◆ **Excerpt to read**:
● ● ●
You’ll want to tell your office that you’ll be back before the end of the day, but that you’ll be reachable via cell phone and email, except for the duration of the meeting, which should by the way, last perhaps just an hour, but possibly two. This way, you’ll have bought yourself time to return their calls if, at the time of their initial call/email, the noise from your boat engine is too loud to hear the ring of your phone. Be careful to say goodbye to some of your coworkers/bosses/employees, but not all of them. If you make a trip around the office to announce your departure, this will appear fishy and should be avoided.
Slip, quietly but casually, out of the office/shop by 9:50, allowing time to get to the parking garage/stall. Do not walk fast, and do not talk on your phone when you leave. There is a chance that your boss/employees/coworkers are watching you from a window somewhere, so you’d be wise to walk casually but with a purpose. If you’re talking on your phone when you leave, it appears as though you are making plans, which is bad. They think you already have a plan- the meeting- so don’t talk until securely obscured from their view. Once in your car, loosen your tie, or if you’re a women, loosen whatever women loosen when they get in a car to suggest relief. If your spouse is in on your plan, and you wish to be the greatest mom or dad ever, you could stop and pick your kid up early from school and bring them with you. They’ll love you forever for this.
If your drive is swift, you should be to your Lake Geneva vacation home and changed into shorts and rummaging through your lake house refrigerator by noon. At that time, you have a full three hours to boat/swim/rest, before you must turn around. Sometime about 2:15 pm, it would be wise to call your office if you haven’t yet. Ask if they need you to swing back in, and hopefully this is when they’ll say no. If they say no, depending on whether or not you have informed your spouse of your mental and physical mid-day vacation, you can either stay a bit longer, or head directly home. If you have not informed your spouse of your day, you’ll want to change back into your work clothes. A special note- be sure to wear sunscreen while at the lake, and then wipe every trace of it off before heading home. Nothing gives away a misspent afternoon like a burned nose and tan lines left behind by traitorous sunglasses. If, in the event you run into a coworker/employee/boss while on the lake, do not make eye contact with your fellow truant. It is a big lake, so this sort of encounter should be easy to avoid.
Assuming the prior steps have been followed carefully, you are positioned now to arrive at home/work and carry on as usual. Lake Geneva lends itself to playing hooky better than any other vacation destination I know. Days like today are the days you want a place here. Days like today are why you work so hard on all those other days. Days like today will last for a few hours, and then they will be over. Whether or not you take advantage of them is up to you and your work schedule and your skill at engaging in the fine art of playing hooky. Rule #1 about playing hooky is that we never talk about playing hook again. All the other rules are the same. See you at the lake.
● ● ●
◆ **Given material**:
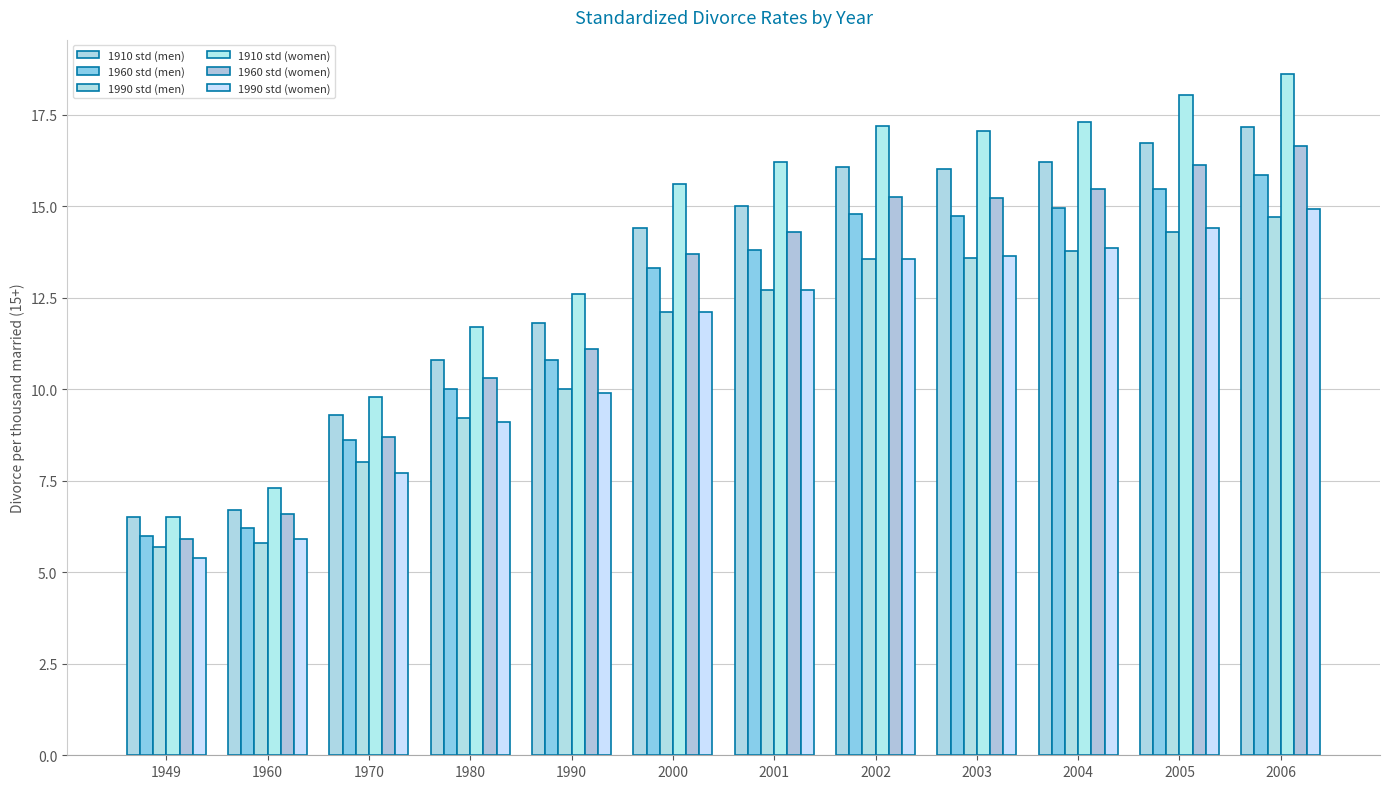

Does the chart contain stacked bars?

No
● ● ●
◆ **Task requirements**:
- A) In the passage on playing hooky, by what time should you leave the office?
- B) Using the passage on playing hooky, explain why you should not talk on your phone as you leave the office.
- C) Translate this sentence from the passage on playing hooky into Spanish: "It is a big lake, so this sort of encounter should be easy to avoid."
The data were taken from a separate source.

◆ **Exercise results**:
- A) By 9:50.

- B) Your boss, employees or coworkers may be watching you from a window. If you are on the phone, it looks as though you are making plans, which is bad because they believe you already have a plan: the meeting.

- C) Es un lago grande, así que este tipo de encuentro debería ser fácil de evitar.